In a recent interview Stanley Druckenmiller, a billionaire investor, blasted the administration of President Biden for recklessness and “spending like we would still be in Great Depression”. I wholeheartedly agree.

In 2023, the fiscal deficit of the U.S. government was sobering 6.3%, while during the Great Depression of the 1930s, federal government run a deficit of around the similar magnitude . The only difference was that between 1929 and 1934, over 9800 banks (nearly 40% of the total) failed, industrial output fell by 52%, whole sale prices by 38% and real income by 35%, and at its peak over 24% of the total work force were unemployed. Currently, the U.S. unemployment stands at 3.9%.

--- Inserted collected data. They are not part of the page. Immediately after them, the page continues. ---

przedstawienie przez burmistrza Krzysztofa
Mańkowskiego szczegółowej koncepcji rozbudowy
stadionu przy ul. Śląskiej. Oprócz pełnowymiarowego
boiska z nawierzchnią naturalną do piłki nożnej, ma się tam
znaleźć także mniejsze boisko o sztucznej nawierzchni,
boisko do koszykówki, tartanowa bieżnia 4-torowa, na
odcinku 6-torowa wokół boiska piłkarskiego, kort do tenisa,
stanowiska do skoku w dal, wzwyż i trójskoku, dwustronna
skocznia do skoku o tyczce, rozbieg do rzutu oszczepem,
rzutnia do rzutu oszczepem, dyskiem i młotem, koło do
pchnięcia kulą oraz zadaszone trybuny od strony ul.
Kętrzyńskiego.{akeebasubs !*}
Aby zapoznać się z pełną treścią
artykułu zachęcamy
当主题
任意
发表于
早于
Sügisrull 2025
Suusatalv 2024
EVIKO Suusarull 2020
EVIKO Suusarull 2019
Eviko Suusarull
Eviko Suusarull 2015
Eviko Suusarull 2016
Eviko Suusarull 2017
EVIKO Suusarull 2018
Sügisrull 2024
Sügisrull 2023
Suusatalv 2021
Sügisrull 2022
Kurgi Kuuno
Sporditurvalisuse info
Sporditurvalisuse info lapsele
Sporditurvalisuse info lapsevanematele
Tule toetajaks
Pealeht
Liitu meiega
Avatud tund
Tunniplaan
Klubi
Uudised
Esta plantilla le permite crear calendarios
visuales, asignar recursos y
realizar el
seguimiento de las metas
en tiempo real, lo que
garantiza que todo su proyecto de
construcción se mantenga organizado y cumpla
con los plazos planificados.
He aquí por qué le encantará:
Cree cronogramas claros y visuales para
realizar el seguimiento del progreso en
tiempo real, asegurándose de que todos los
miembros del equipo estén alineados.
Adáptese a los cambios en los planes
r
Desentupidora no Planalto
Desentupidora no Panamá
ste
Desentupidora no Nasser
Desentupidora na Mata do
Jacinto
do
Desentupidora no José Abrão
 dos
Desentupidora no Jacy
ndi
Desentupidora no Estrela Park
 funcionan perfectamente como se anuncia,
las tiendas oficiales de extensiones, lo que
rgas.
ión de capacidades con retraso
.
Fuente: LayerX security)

Why is the Biden administration running such insane deficits? They are most likely doing it to mask an U.S. recession, which has now started. Let’s take a closer look.

Credit recession

I, and we at GnS Economics, have been tracking the credit creation of U.S. banks for a while. Already in 2017, we used the credit impulses in an effort to assess,1 where the U.S. economy would be heading.

However, we soon discovered that the forecasting ability of these “impulses” was weak. They were just too volatile and thus the forward-looking information they gave was full of statistical noise.2 Thus, we disregarded them.

If we observe, for example, the annual growth rate of loans and leases in bank credit (loans and leases given out by commercial banks), it seems much more informative.

What the figure above informs us is that the annual growth rate of loans and leases declines strongly only at the end or after a recession, when consumers and businesses cut back their spending and thus borrowing. What we also observe is that loan growth is currently at levels not seen outside recessions, or right after them. This means that the U.S. is effectively in a credit recession, like I explained in early April, but there’s more.